### ASSIGNMENT
The response must consist of the lines below from the one with "1 \le i \le M$\;" through the one with "factor Implicit scheme", exactly as they appear and with both ends kept.
**** THE INPUT
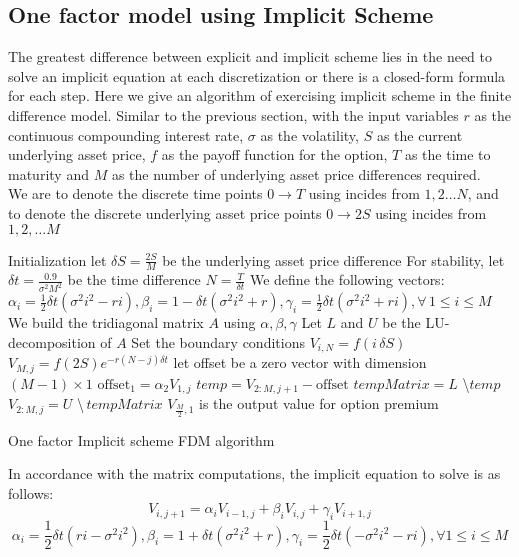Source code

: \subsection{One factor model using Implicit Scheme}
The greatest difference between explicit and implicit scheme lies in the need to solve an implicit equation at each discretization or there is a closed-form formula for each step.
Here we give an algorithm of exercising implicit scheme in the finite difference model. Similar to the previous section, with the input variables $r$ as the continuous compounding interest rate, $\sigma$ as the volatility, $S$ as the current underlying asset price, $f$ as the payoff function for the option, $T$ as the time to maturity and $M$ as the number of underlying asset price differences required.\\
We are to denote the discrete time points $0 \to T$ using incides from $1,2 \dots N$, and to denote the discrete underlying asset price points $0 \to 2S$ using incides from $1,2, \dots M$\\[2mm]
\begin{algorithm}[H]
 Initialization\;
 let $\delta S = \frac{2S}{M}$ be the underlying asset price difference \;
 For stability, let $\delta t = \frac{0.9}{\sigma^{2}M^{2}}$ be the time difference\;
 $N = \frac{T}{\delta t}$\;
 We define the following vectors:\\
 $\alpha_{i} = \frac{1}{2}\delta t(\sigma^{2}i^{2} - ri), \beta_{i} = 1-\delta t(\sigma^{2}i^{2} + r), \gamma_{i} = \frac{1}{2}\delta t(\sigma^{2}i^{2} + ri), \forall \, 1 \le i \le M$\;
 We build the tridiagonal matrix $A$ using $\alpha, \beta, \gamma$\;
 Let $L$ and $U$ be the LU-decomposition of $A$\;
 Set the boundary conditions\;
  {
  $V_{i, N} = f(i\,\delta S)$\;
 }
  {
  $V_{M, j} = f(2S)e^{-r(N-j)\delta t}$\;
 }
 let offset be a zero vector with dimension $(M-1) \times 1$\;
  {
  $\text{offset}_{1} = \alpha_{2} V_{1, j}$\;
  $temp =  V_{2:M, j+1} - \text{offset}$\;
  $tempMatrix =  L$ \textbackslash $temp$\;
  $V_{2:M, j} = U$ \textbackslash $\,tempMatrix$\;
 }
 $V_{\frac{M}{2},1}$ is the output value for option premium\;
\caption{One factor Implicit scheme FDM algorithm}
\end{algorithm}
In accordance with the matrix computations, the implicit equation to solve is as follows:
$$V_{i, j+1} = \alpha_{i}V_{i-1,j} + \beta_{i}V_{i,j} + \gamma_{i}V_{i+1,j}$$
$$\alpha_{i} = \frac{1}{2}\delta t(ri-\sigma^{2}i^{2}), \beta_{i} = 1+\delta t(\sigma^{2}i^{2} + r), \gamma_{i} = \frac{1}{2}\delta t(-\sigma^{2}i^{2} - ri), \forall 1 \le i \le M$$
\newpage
********
### OUTPUT OF THE TASK
 $\alpha_{i} = \frac{1}{2}\delta t(\sigma^{2}i^{2} - ri), \beta_{i} = 1-\delta t(\sigma^{2}i^{2} + r), \gamma_{i} = \frac{1}{2}\delta t(\sigma^{2}i^{2} + ri), \forall \, 1 \le i \le M$\;
 We build the tridiagonal matrix $A$ using $\alpha, \beta, \gamma$\;
 Let $L$ and $U$ be the LU-decomposition of $A$\;
 Set the boundary conditions\;
  {
  $V_{i, N} = f(i\,\delta S)$\;
 }
  {
  $V_{M, j} = f(2S)e^{-r(N-j)\delta t}$\;
 }
 let offset be a zero vector with dimension $(M-1) \times 1$\;
  {
  $\text{offset}_{1} = \alpha_{2} V_{1, j}$\;
  $temp =  V_{2:M, j+1} - \text{offset}$\;
  $tempMatrix =  L$ \textbackslash $temp$\;
  $V_{2:M, j} = U$ \textbackslash $\,tempMatrix$\;
 }
 $V_{\frac{M}{2},1}$ is the output value for option premium\;
\caption{One factor Implicit scheme FDM algorithm}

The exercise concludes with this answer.